What Does “Healthy” Mean?

May 13, 2019

And all of you, dress yourselves in humility as you relate to one another, for “God opposes the proud but gives grace to the humble.” 1 Peter 5:5

Peter is well known as the disciple who put his foot in his mouth with regularity in his early days with Jesus. However, his association with Jesus was an opportunity to grow and change. By the time he wrote this letter he was a leader in the church and had long since learned what makes for healthy relationship with God and people. He knew how to have healthy boundaries.

The key word for the way to relate with people in all situations, perhaps even more so in setting boundaries, is humility. Humility in boundaries means . . .

- Honest assessment of myself: not thinking I am bigger or more important than anyone else.
- Lack of harshness: direct honesty but not in a punitive or attacking way.
- Hopeful that this new action, setting boundaries, will give God room to work and everyone opportunity to grow.
- Helpful: setting guidelines for my own and others’ behavior that will assist us in having godly relationships.

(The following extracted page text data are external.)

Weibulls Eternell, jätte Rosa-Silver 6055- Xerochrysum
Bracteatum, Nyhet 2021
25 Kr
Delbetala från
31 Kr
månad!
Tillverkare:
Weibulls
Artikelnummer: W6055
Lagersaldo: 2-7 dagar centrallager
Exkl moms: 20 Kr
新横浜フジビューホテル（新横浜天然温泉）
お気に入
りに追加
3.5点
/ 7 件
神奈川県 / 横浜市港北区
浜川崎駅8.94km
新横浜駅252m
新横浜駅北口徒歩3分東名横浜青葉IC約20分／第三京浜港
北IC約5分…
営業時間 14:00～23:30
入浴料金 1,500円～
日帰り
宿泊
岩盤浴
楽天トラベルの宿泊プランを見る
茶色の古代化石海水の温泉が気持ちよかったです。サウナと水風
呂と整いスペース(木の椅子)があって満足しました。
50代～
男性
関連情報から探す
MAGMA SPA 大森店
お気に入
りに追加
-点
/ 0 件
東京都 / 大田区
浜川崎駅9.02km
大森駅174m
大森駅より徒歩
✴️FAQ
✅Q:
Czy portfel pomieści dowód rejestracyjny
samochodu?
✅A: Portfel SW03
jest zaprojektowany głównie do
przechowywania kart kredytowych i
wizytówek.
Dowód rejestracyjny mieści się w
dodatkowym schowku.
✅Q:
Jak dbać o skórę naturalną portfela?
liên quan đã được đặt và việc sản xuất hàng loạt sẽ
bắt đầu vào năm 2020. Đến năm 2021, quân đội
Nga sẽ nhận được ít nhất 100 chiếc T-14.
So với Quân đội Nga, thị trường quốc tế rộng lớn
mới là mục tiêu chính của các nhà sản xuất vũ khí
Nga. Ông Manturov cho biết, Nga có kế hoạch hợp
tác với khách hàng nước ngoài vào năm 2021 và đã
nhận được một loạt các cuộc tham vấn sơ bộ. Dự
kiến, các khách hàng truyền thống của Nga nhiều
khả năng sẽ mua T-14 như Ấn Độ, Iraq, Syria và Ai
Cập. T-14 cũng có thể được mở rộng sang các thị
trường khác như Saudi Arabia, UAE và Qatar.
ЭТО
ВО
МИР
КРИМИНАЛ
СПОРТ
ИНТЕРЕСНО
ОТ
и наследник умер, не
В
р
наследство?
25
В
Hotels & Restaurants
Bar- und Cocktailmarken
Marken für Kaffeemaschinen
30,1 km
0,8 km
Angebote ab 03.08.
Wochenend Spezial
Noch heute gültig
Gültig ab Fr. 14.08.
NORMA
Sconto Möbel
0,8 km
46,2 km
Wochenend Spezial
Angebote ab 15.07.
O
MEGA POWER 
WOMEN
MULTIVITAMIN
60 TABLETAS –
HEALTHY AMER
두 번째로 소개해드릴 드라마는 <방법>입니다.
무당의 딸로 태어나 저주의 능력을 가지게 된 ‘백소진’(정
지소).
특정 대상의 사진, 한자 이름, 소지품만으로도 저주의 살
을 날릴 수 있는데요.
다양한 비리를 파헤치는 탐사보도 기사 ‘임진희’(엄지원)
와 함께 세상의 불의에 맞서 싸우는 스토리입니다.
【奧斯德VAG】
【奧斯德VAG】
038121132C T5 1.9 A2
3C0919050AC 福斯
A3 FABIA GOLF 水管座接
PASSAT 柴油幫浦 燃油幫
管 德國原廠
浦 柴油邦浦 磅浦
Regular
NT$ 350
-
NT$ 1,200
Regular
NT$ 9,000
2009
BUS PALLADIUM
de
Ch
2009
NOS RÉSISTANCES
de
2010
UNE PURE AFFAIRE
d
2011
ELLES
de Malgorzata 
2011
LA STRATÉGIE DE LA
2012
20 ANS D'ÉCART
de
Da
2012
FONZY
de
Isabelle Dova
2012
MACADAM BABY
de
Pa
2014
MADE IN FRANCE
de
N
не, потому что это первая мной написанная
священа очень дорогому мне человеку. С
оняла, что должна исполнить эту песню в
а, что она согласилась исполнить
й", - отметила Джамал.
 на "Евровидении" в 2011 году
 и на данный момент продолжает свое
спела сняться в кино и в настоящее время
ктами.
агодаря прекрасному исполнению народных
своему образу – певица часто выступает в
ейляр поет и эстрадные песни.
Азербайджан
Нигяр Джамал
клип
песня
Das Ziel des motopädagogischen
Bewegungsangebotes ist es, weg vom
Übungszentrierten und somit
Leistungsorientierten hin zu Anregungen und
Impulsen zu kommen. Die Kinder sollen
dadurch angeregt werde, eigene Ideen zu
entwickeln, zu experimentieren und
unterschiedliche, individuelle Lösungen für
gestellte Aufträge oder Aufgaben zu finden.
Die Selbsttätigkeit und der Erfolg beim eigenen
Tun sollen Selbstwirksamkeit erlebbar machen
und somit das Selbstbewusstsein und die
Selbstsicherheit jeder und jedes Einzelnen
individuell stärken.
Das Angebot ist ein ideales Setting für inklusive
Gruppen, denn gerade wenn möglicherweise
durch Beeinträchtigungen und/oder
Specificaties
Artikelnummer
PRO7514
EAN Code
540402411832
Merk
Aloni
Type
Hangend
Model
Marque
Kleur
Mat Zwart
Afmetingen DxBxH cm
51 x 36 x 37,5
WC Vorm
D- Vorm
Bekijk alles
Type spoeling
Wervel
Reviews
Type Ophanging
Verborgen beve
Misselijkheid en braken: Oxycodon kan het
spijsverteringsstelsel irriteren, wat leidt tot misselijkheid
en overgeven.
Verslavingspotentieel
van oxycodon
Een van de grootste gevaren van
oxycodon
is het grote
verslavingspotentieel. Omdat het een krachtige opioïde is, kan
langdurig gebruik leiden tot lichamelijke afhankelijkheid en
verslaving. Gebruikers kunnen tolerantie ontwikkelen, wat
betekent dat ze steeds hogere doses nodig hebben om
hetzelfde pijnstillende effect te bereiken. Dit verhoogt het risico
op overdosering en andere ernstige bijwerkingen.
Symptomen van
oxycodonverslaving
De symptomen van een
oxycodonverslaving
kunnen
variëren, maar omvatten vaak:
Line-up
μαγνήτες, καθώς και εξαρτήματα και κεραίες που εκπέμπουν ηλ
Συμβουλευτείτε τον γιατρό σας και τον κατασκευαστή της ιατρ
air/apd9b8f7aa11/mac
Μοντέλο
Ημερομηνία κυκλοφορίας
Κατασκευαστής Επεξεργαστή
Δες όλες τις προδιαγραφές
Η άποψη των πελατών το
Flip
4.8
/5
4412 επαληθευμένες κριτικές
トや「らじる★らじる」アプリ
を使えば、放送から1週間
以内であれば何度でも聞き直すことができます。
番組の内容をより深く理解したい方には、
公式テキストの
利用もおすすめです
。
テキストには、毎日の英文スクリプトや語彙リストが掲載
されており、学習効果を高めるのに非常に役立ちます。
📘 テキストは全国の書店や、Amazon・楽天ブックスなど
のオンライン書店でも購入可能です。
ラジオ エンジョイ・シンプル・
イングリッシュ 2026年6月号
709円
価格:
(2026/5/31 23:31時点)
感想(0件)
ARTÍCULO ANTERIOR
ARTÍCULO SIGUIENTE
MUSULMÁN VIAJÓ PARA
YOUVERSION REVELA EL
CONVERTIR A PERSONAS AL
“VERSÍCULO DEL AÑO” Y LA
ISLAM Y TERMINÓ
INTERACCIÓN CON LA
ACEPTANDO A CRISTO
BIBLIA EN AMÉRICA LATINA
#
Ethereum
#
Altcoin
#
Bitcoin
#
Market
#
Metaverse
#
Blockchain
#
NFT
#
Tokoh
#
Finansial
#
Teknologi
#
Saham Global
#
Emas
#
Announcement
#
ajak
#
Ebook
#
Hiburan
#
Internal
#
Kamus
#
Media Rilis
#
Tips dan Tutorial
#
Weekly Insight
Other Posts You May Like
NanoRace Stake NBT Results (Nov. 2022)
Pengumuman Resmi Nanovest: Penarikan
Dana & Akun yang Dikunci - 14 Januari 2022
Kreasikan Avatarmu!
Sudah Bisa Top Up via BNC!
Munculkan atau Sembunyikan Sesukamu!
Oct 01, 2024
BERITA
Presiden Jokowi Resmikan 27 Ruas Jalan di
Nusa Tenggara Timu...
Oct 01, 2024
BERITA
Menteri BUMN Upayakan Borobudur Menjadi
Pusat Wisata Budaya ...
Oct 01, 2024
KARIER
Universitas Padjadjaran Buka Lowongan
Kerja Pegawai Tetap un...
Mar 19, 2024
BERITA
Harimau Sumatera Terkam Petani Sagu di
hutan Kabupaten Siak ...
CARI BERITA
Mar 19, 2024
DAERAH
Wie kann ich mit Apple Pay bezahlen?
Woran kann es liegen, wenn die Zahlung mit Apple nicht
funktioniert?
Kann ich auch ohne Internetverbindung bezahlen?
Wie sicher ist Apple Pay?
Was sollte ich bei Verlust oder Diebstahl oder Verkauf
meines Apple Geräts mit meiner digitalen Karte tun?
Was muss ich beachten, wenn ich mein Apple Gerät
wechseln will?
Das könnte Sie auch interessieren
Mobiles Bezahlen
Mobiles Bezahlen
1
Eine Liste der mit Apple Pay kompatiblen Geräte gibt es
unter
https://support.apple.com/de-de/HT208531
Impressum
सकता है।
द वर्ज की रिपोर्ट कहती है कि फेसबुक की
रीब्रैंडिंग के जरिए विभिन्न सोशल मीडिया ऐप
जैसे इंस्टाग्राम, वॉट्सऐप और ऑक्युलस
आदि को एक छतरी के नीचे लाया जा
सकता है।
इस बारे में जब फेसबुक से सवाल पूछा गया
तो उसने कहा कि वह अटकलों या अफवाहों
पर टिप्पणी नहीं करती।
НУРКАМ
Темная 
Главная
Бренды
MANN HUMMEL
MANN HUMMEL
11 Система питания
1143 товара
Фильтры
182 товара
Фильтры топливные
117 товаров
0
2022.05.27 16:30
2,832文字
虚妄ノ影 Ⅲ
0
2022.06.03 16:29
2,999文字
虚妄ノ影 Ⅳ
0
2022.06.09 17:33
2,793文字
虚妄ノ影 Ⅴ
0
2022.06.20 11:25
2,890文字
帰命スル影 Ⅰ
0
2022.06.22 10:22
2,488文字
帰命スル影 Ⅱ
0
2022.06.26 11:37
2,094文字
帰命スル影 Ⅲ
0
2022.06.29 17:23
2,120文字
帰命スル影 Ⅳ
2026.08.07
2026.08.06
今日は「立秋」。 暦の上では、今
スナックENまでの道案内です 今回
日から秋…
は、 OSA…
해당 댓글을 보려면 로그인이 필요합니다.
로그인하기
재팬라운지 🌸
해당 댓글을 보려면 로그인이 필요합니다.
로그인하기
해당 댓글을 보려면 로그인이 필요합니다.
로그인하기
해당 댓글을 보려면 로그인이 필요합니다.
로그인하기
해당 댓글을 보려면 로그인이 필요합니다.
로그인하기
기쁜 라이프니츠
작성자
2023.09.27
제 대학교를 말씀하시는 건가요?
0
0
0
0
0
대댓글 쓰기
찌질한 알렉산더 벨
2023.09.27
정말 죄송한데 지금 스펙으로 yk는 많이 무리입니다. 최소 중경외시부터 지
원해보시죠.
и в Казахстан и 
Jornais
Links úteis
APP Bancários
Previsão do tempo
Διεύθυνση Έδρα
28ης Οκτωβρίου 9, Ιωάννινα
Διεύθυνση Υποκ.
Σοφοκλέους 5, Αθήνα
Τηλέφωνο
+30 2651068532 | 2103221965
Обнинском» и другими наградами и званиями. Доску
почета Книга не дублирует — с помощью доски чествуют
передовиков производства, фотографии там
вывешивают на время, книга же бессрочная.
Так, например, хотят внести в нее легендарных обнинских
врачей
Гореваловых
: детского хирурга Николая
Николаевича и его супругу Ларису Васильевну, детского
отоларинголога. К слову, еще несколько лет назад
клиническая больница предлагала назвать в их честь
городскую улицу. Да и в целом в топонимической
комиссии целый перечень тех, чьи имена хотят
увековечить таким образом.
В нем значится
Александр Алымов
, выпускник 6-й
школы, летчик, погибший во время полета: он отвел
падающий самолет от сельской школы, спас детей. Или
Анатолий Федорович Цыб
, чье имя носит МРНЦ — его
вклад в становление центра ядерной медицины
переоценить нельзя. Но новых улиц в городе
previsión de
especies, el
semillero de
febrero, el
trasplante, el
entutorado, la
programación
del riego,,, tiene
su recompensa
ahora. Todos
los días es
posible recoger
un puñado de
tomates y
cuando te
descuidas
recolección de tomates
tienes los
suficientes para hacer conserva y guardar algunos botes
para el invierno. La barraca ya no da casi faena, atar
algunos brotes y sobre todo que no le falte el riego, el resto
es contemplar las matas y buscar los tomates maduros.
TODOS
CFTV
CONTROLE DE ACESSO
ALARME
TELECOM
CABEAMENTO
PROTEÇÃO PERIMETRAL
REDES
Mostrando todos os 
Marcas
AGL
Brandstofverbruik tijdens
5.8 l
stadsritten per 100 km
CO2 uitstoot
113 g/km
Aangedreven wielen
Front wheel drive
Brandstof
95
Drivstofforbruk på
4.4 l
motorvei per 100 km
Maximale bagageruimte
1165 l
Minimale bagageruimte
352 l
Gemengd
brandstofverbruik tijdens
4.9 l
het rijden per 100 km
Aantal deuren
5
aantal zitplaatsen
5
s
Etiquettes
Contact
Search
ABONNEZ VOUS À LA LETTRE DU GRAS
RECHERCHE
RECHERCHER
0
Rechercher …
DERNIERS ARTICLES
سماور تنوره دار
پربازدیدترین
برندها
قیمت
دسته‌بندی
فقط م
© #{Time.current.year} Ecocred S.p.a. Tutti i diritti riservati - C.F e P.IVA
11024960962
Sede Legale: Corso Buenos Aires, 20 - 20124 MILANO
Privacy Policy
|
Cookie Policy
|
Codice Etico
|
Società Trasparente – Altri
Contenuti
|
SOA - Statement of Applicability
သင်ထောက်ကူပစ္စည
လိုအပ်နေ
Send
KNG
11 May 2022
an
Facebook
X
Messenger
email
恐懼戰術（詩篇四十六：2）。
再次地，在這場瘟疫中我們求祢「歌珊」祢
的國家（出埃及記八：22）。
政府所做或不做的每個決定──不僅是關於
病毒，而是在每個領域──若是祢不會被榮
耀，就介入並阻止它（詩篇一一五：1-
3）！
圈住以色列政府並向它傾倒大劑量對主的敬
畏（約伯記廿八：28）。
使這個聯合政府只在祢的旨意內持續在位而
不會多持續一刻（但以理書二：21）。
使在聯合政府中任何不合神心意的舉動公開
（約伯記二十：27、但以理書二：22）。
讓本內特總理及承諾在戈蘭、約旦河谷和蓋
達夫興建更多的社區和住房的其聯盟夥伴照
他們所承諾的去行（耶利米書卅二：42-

God is more than willing to help us get the boundaries right in our lives if we approach them with humility. Peter found out in his own experience that God sets Himself in opposition to the proud, but He gives grace to those who are humble. Grace is divine favor, influence, and strength to do what is normally beyond us. God will pour out that grace on us as we intentionally choose humility in relating to people. If we set boundaries in humility, not anger, God has a chance to work unhindered.

  • The fact is, we generally don’t set boundaries unless we are angry and “have just HAD IT!” That guarantees a poor outcome and a broken relationship.
  • Where do you know you need to set a boundary before it goes too far?
  • Make the choice to think through what you need to say and how you need to say it. Practice.
  • Ask God to help you make an honest assessment of yourself and not condescend to the person with whom you need to talk, to be kindly honest, to communicate hopefulness for the future, and to say only those things that help.
  • Prayerfully set a time for the conversation.